→ **Cosa si chiede**: Riscrivi la parte del brano che va da "Il progetto e" a "monografiche degli artisti.", entrambi inclusi, sostituendo "fondamentale" con "essenziale".

→ **Brano del testo**:
⟨
II. CAPITOLO – SCONFINAMENTI 1 Dalla a di tela alla e di tele
III.2 Riferimenti tipologic
Tra lo schizzo e il bozzetto
Il bozzetto è qui inteso come un disegno più compiuto; lo schizzo, invece, mantiene l'accezione di trasposizione rapida ed evocativa del pensiero dell’artista, e si può formare ovunque. Su pezzettini di carta o superfici casuali e provvisorie, di natura qualsiasi; ma anche su carte o superfici più strutturate. Ci sono artisti che prendono il primo pezzettino di carta che hanno a portata di mano per fermare l'idea, come fa Fabrizio Plessi, e altri, come Michele Sambin, che la trattengono un po' e cercano anche per lo schizzo un foglio più giusto. Altri ancora, come Grazia Toderi, ma tra questi va citato ancora Michele Sambin, Plessi, Gianni Toti, in alcuni casi anche Giacomo Verde, si predispongono proprio all'ascolto delle loro idee, lasciano lavorare la mano e la fantasia sulla carta senza pensare necessariamente a un'opera. E questa magari resterà, come nel caso dei taccuini di Gianni Toti, uno micro-schizzo
visionario già un po' progetto, oppure da quel momento anche ad anni di distanza, si tradurrà, nonostante resti schizzo, o forse è meglio dire bozzetto, in un disegno
manifesto, come nel caso di Il tempo consuma di Sambin, ovvero l'embrione matrice
di una e altre opere.
Il progetto e le versioni
Il progetto riguarda sia l'organizzazione dell'opera sia il layout definitivo, che sarà corredato dalle indicazioni tecniche necessarie all’allestimento. Diciamo che con il progetto il disegno diventa più tecnico-funzionale e per opere come le videoinstallazioni e le performance multimediali tutta questa parte è fondamentale. I progetti sono eseguiti su carte da disegno specifiche e sono comunemente conservati negli archivi dei contesti espositivi (musei, gallerie, fondazioni), come dimostrato dal
corpus di disegni inediti conservati presso i fondi d'archivio come l'Archivio Storico
dell' ASAC (Venezia), l'archivio del MAXXI (Roma), quello della Fondazione Ragghianti di Lucca, della Videoteca Care of di Milano e della Casa Totiana (Roma) e i disegni pubblicati nelle monografiche degli artisti.
⟩
→ **Dati esercizio**:
⟨
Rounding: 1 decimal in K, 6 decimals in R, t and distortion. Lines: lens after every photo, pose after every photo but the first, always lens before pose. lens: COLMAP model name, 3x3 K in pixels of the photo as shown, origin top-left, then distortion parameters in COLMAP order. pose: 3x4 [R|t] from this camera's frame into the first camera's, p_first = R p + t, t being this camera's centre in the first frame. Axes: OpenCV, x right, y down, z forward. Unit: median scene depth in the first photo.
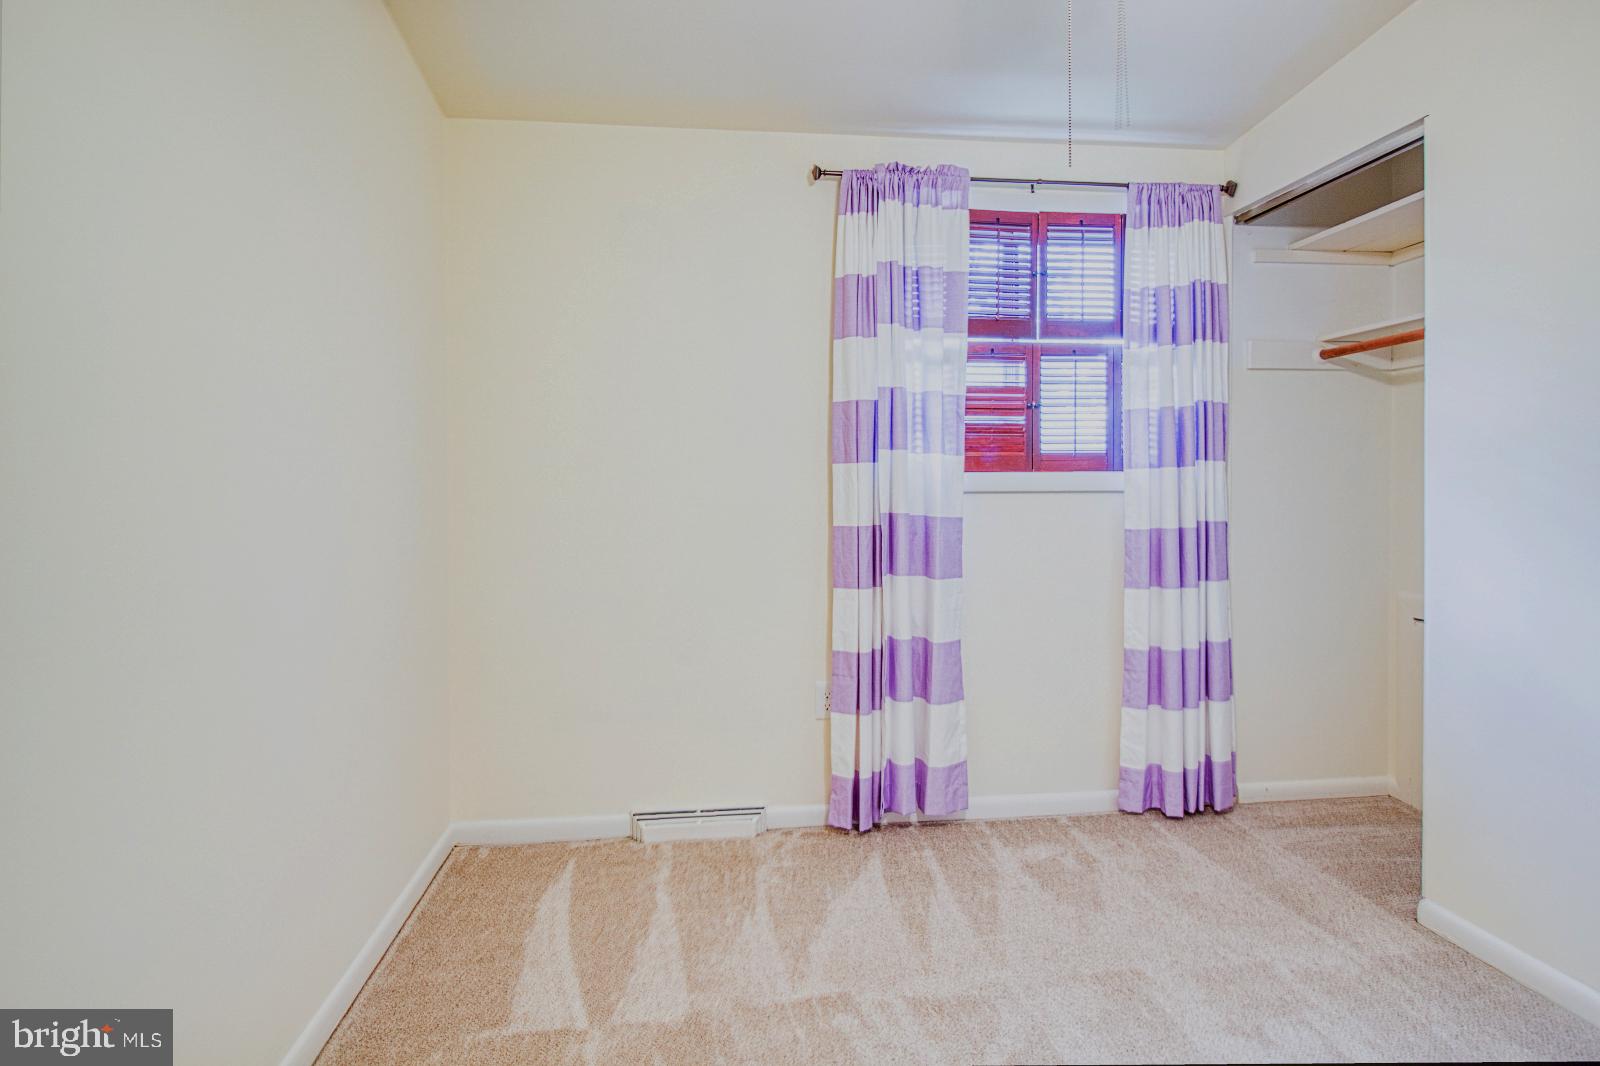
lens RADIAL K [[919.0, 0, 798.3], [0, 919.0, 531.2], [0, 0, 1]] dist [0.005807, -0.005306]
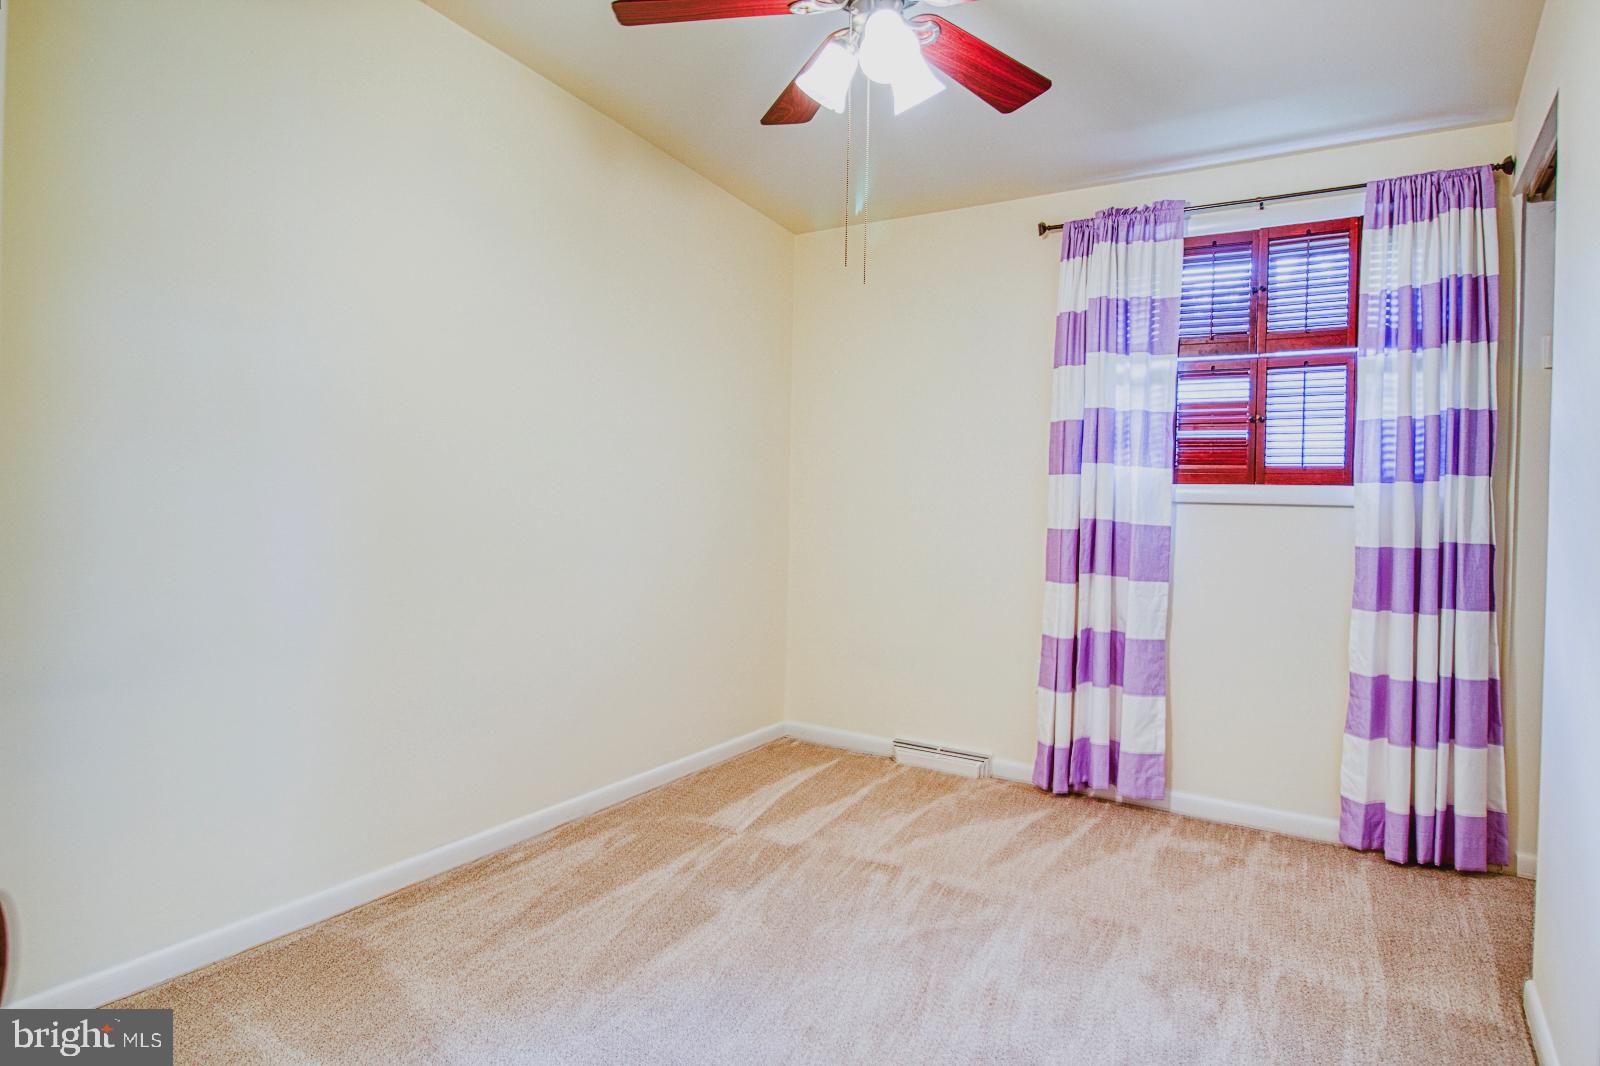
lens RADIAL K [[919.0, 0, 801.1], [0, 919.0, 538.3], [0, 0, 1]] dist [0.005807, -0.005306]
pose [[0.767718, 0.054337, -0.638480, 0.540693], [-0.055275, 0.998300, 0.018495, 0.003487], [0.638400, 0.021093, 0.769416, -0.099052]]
⟩
→ **Soluzione scritta**:
Il progetto e le versioni
Il progetto riguarda sia l'organizzazione dell'opera sia il layout definitivo, che sarà corredato dalle indicazioni tecniche necessarie all’allestimento. Diciamo che con il progetto il disegno diventa più tecnico-funzionale e per opere come le videoinstallazioni e le performance multimediali tutta questa parte è essenziale. I progetti sono eseguiti su carte da disegno specifiche e sono comunemente conservati negli archivi dei contesti espositivi (musei, gallerie, fondazioni), come dimostrato dal
corpus di disegni inediti conservati presso i fondi d'archivio come l'Archivio Storico
dell' ASAC (Venezia), l'archivio del MAXXI (Roma), quello della Fondazione Ragghianti di Lucca, della Videoteca Care of di Milano e della Casa Totiana (Roma) e i disegni pubblicati nelle monografiche degli artisti.